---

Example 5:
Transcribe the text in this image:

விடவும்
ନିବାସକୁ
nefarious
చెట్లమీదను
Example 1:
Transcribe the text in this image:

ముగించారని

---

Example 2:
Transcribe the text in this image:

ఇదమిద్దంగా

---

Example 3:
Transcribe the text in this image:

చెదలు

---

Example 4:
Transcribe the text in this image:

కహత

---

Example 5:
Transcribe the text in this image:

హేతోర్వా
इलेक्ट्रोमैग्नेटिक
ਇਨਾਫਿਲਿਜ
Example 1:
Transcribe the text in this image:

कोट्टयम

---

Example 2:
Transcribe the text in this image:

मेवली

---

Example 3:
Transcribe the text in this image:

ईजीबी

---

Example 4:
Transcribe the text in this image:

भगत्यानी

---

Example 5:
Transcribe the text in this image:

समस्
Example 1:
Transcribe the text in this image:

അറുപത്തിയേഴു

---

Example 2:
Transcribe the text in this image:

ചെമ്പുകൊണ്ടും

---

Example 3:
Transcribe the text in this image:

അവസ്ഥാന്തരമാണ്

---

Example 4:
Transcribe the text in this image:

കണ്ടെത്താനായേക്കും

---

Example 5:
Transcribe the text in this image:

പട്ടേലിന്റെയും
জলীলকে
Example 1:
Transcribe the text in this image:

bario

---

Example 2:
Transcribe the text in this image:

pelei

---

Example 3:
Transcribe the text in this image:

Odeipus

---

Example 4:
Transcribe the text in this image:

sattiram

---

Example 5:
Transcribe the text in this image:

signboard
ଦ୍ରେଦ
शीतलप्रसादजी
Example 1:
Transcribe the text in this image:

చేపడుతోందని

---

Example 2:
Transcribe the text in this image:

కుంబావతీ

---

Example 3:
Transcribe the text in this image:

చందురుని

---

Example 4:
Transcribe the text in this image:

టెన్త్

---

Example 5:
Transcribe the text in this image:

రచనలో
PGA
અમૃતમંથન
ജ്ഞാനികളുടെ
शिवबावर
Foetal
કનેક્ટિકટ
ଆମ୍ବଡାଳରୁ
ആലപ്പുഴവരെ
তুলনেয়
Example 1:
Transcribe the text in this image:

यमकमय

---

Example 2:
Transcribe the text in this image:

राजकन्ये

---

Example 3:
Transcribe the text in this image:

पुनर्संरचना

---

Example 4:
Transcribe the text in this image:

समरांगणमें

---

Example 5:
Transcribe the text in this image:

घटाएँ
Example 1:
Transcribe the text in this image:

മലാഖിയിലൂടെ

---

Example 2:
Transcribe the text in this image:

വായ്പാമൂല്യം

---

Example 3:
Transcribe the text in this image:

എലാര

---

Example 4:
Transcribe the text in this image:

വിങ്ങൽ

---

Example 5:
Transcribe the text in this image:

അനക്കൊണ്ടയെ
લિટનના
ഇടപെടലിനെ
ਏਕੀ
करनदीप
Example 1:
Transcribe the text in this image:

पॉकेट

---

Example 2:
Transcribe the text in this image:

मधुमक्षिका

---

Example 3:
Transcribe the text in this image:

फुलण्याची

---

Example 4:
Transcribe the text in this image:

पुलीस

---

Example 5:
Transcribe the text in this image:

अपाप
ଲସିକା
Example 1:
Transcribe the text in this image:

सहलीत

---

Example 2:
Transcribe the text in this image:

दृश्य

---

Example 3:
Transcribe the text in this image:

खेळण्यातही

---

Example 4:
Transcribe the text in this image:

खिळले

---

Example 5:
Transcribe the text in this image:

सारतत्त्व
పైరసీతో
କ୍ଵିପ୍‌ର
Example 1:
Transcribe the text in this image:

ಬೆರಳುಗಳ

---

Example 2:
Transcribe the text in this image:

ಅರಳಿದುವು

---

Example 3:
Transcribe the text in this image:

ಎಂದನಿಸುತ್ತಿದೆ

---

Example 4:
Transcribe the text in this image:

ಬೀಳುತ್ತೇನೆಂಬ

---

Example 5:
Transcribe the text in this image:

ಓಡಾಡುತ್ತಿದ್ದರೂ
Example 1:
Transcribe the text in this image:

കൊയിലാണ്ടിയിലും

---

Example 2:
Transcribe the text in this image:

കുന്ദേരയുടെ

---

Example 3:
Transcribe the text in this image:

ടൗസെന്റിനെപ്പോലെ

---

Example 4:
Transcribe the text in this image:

- **Your instructions**: Reproduce every line of the data exactly as it was written.

- **Written response**:
---

Example 5:
Transcribe the text in this image:

விடவும்
ନିବାସକୁ
nefarious
చెట్లమీదను
Example 1:
Transcribe the text in this image:

ముగించారని

---

Example 2:
Transcribe the text in this image:

ఇదమిద్దంగా

---

Example 3:
Transcribe the text in this image:

చెదలు

---

Example 4:
Transcribe the text in this image:

కహత

---

Example 5:
Transcribe the text in this image:

హేతోర్వా
इलेक्ट्रोमैग्नेटिक
ਇਨਾਫਿਲਿਜ
Example 1:
Transcribe the text in this image:

कोट्टयम

---

Example 2:
Transcribe the text in this image:

मेवली

---

Example 3:
Transcribe the text in this image:

ईजीबी

---

Example 4:
Transcribe the text in this image:

भगत्यानी

---

Example 5:
Transcribe the text in this image:

समस्
Example 1:
Transcribe the text in this image:

അറുപത്തിയേഴു

---

Example 2:
Transcribe the text in this image:

ചെമ്പുകൊണ്ടും

---

Example 3:
Transcribe the text in this image:

അവസ്ഥാന്തരമാണ്

---

Example 4:
Transcribe the text in this image:

കണ്ടെത്താനായേക്കും

---

Example 5:
Transcribe the text in this image:

പട്ടേലിന്റെയും
জলীলকে
Example 1:
Transcribe the text in this image:

bario

---

Example 2:
Transcribe the text in this image:

pelei

---

Example 3:
Transcribe the text in this image:

Odeipus

---

Example 4:
Transcribe the text in this image:

sattiram

---

Example 5:
Transcribe the text in this image:

signboard
ଦ୍ରେଦ
शीतलप्रसादजी
Example 1:
Transcribe the text in this image:

చేపడుతోందని

---

Example 2:
Transcribe the text in this image:

కుంబావతీ

---

Example 3:
Transcribe the text in this image:

చందురుని

---

Example 4:
Transcribe the text in this image:

టెన్త్

---

Example 5:
Transcribe the text in this image:

రచనలో
PGA
અમૃતમંથન
ജ്ഞാനികളുടെ
शिवबावर
Foetal
કનેક્ટિકટ
ଆମ୍ବଡାଳରୁ
ആലപ്പുഴവരെ
তুলনেয়
Example 1:
Transcribe the text in this image:

यमकमय

---

Example 2:
Transcribe the text in this image:

राजकन्ये

---

Example 3:
Transcribe the text in this image:

पुनर्संरचना

---

Example 4:
Transcribe the text in this image:

समरांगणमें

---

Example 5:
Transcribe the text in this image:

घटाएँ
Example 1:
Transcribe the text in this image:

മലാഖിയിലൂടെ

---

Example 2:
Transcribe the text in this image:

വായ്പാമൂല്യം

---

Example 3:
Transcribe the text in this image:

എലാര

---

Example 4:
Transcribe the text in this image:

വിങ്ങൽ

---

Example 5:
Transcribe the text in this image:

അനക്കൊണ്ടയെ
લિટનના
ഇടപെടലിനെ
ਏਕੀ
करनदीप
Example 1:
Transcribe the text in this image:

पॉकेट

---

Example 2:
Transcribe the text in this image:

मधुमक्षिका

---

Example 3:
Transcribe the text in this image:

फुलण्याची

---

Example 4:
Transcribe the text in this image:

पुलीस

---

Example 5:
Transcribe the text in this image:

अपाप
ଲସିକା
Example 1:
Transcribe the text in this image:

सहलीत

---

Example 2:
Transcribe the text in this image:

दृश्य

---

Example 3:
Transcribe the text in this image:

खेळण्यातही

---

Example 4:
Transcribe the text in this image:

खिळले

---

Example 5:
Transcribe the text in this image:

सारतत्त्व
పైరసీతో
କ୍ଵିପ୍‌ର
Example 1:
Transcribe the text in this image:

ಬೆರಳುಗಳ

---

Example 2:
Transcribe the text in this image:

ಅರಳಿದುವು

---

Example 3:
Transcribe the text in this image:

ಎಂದನಿಸುತ್ತಿದೆ

---

Example 4:
Transcribe the text in this image:

ಬೀಳುತ್ತೇನೆಂಬ

---

Example 5:
Transcribe the text in this image:

ಓಡಾಡುತ್ತಿದ್ದರೂ
Example 1:
Transcribe the text in this image:

കൊയിലാണ്ടിയിലും

---

Example 2:
Transcribe the text in this image:

കുന്ദേരയുടെ

---

Example 3:
Transcribe the text in this image:

ടൗസെന്റിനെപ്പോലെ

---

Example 4:
Transcribe the text in this image:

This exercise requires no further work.